ENH: Add support for more placeholders in guess_datetime_format · Issue #43901 · pandas-dev/pandas (original) (raw)

We recently realized that pandas.core.tools.datetimes.guess_datetime_format outputs an incorrect format string "Tue %d %b %Y %H:%M:%S AM" for the datetime "Tue 24 Aug 2021 01:30:48 AM", which otherwise is parseable by dateutil.parser.parse.

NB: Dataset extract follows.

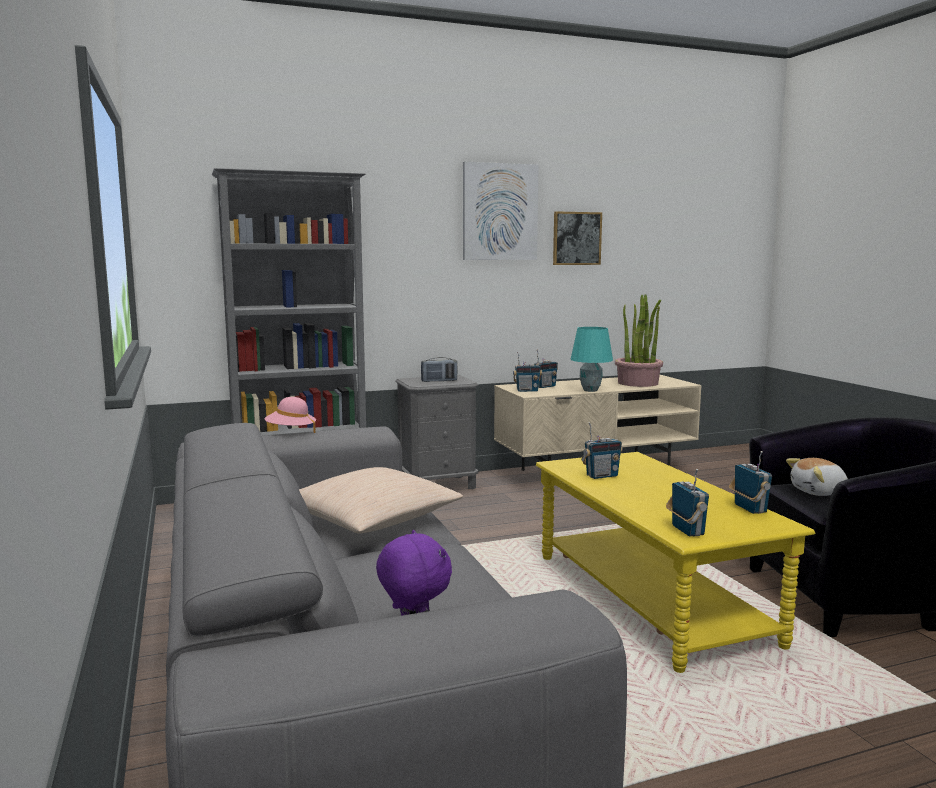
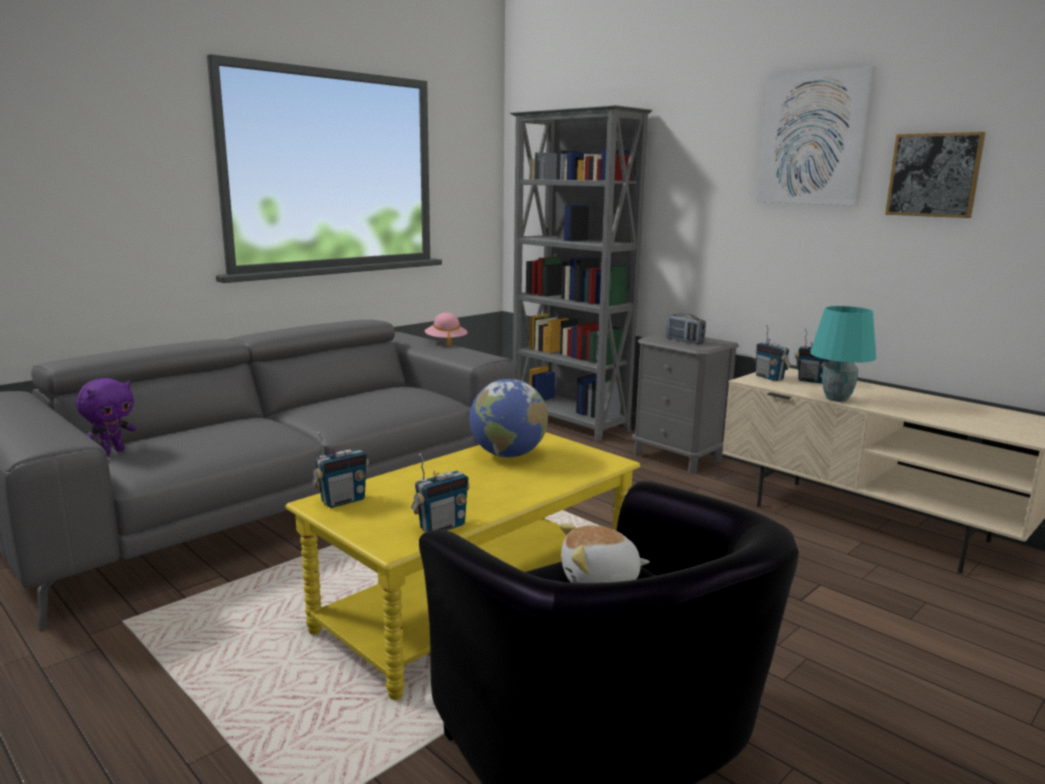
camera: 65 degrees right, 5 degrees up
beige pillow [299,467,463,534] -> none
radio [581,422,623,479] -> globe [469,379,548,458]
potted plant [615,294,663,387] -> none
plush toy [786,458,848,496] -> plush toy turned 60 degrees counterclockwise [559,523,650,583]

Describe the solution you'd like

Since "Tue 24 Aug 2021 01:30:48 AM" is parseable by dateutil.parser.parse and guess_datetime_format is based on that function, it seems reasonable that guess_datetime_format should produce a correct format string when given this example datetime.

API breaking implications

I believe modifying guess_datetime_format to support more formats placeholders should be a backwards compatible change.

Describe alternatives you've considered

Not sure that there are any.

Additional context

from pandas.core.tools.datetimes import guess_datetime_format

actual

assert guess_datetime_format("Tue 24 Aug 2021 01:30:48 AM") == "Tue %d %b %Y %H:%M:%S AM"

expected

assert guess_datetime_format("Tue 24 Aug 2021 01:30:48 AM") == "%a %d %b %Y %H:%M:%S %p"

I already have a PR up for this here: #43900